TBILISI, DFWatch–NATO’s Secretary General Anders Fogh Rasmussen promises that Georgia’s progress will be assessed at the upcoming NATO Summit in Wales, but stops short of saying what the outcome might be.
Many Georgians had reckoned that their country would finally be granted a Membership Action Plan (MAP) this September, but after German Chancellor Angela Merkel’s recent statement that Georgia won’t get a MAP this time around, the issue has again become a hot topic in Tbilisi.
During a meeting of NATO defense ministers in Brussels June 3-4, the Secretary General was asked a few times how Georgia’s progress will be assessed at the upcoming summit.
At the final press conference Anders Fogh Rasmussen said he cannot answer this question, as no timetable has been discussed yet.
“We have noted significant progress in Georgia when it comes to defense reforms and also broader reforms of the Georgian society,” he said, “and that progress has been acknowledged at today’s meeting. But we also realize that there is more work to be done.”
He continued saying that at the end of the month foreign ministers will meet and discuss what progress each aspiring country has made, after which decision will be made how to address the open door policy at the upcoming summit, but it is too early to answer that question.
Rasmussen also couldn’t say what alternative instrument to a MAP there is for Georgia.
“We have four aspirant countries.
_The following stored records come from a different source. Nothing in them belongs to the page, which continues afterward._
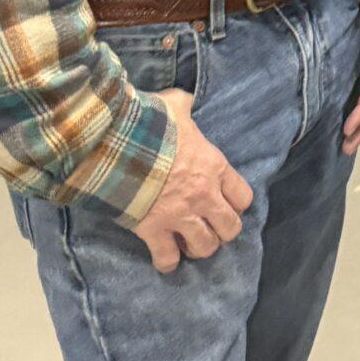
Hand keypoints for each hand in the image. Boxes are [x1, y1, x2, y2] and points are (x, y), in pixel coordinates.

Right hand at [133, 90, 253, 271]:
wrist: (116, 144)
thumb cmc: (149, 123)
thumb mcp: (173, 106)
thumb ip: (184, 105)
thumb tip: (184, 99)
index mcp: (214, 167)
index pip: (243, 197)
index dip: (236, 203)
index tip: (225, 202)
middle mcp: (203, 196)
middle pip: (230, 228)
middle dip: (222, 230)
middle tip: (210, 226)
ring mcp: (180, 216)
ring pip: (205, 247)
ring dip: (200, 247)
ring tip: (190, 243)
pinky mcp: (154, 230)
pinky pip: (168, 258)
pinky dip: (167, 262)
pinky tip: (165, 258)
Each of them will be treated individually based on their merits, so to speak, based on the progress they have achieved.”
Within the frames of the meeting of ministers, Georgia’s Defense Minister Irakli Alasania met with Rasmussen at the NATO headquarters. They discussed reforms conducted in defense, as well as Georgia’s participation in the ISAF mission in Afghanistan and Georgia’s involvement in the post-ISAF mission.
June 4, the NATO-Georgia Commission met on the level of defense ministers.
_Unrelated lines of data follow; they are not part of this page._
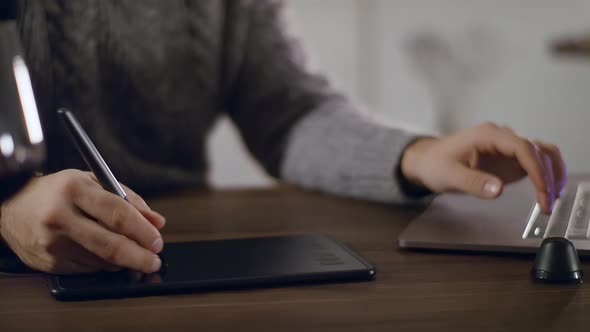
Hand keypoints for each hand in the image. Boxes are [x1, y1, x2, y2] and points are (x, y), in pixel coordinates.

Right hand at [0, 169, 165, 273]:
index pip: (118, 213)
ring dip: (123, 261)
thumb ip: (128, 199)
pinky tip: (101, 252)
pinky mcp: (47, 262)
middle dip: (140, 257)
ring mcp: (52, 243)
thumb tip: (157, 222)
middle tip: (154, 261)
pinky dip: (102, 264)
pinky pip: (88, 269)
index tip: (157, 240)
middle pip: (111, 245)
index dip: (143, 230)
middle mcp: (61, 216)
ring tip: (130, 252)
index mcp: (75, 189)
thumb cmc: (57, 191)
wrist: (10, 205)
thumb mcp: (92, 182)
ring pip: (102, 261)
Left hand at [400, 122, 565, 213]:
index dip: (536, 169)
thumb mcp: (449, 176)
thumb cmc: (434, 164)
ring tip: (552, 198)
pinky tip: (548, 192)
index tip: (542, 190)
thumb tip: (497, 189)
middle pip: (537, 149)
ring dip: (552, 173)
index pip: (521, 147)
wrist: (427, 160)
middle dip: (547, 175)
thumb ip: (473, 182)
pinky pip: (536, 161)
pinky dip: (546, 174)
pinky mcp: (509, 158)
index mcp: (487, 135)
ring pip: (542, 152)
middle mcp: (501, 137)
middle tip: (548, 202)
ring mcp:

“The crisis caused by Russia’s aggression against Ukraine has repercussions for Georgia, its region, and Euro-Atlantic security,” the Secretary General said at the opening of the commission session.
“NATO Allies do not, and will not, recognize Russia’s illegal annexation of Crimea. And neither do we accept Russia’s recognition of the South Ossetia and Abkhazia regions of Georgia as independent states.”
He also said that NATO stands by the decision made at the Bucharest summit in 2008 that Georgia will become a member as soon as it fulfills the requirements of membership.
“I am confident that our next summit will recognize Georgia’s progress,” he added.
Alasania said after the session that this meeting of the NATO-Georgia Commission was one of the most successful for the last few years, and that all allies agreed that Georgia’s success will not only be declared at the upcoming NATO summit in Wales, but concrete, effective and practical steps will be taken for strengthen Georgia’s defense capabilities.
“This agreement and consensus is a very important basis in order to see more NATO presence in the region after the next summit. The most important goal is to strengthen Georgia’s defense capabilities,” he said.
During a recent visit to Germany, Prime Minister Irakli Gharibashvili met with the Chancellor Angela Merkel, who said that Georgia will not be offered a MAP at the next summit, but that there are many other ways to express that Georgia is a good partner and its progress is visible.
At a press conference on Wednesday, the PM avoided to answer why, according to Merkel, Georgia won’t be offered a MAP this time. Instead, he criticized the former government for giving people ‘false expectations’.